No, none of these friends are considered music giants. They’re not masterpiece artists. But they were there for me when I needed it; loyal friends who never left my side. When I started playing these songs, I was instantly transported to another time.
Relationships aren’t always with people. Sometimes our locations, our memories and even our music create connections that conjure real and lasting meaning.
“Hold back the river, let me look in your eyes…”
“Standing in a crowded room and I can’t see your face…”
“Let it be me…”
“So say Geronimo!”
“Shut up and dance with me!”
It’s not just these songs. Early ’90s country music takes me back to school bus rides down hot and dusty country roads. Listening to Jars of Clay’s “Flood” reminds me of the time I found that album at the public library in high school and almost wore it out before its due date. I heard “Wagon Wheel” (Old Crow Medicine Show’s version) in a dive bar in Columbia, Mo., on my way out of town in 2007, and that song connects me not only to Missouri, but Kentucky, the place I landed with that song in my music collection.
It’s not just me, and I know it’s not just you. It’s even a prominent feature in the Disney-Pixar film “Coco.” Music takes us back to places, and people, we used to be. (Click here to read an older article about music evoking memories.)
Music is so powerful. It transcends language, a good beat is discernible by any culture, and the combination of words and notes can truly speak.

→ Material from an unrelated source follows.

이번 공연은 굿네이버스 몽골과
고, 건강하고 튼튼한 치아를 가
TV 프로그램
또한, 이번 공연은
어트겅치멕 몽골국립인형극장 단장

It’s popular — just think about all those earworms that come to us from the radio. It’s countercultural — think of movements embodied by music. It’s spiritual — most of the psalms – praise and lament – use words like “sing” and were thought to be sung as memory aids in the oral culture.
What songs have permeated your membrane? Is there a song that takes you back?
I hope your old friends come to you again soon.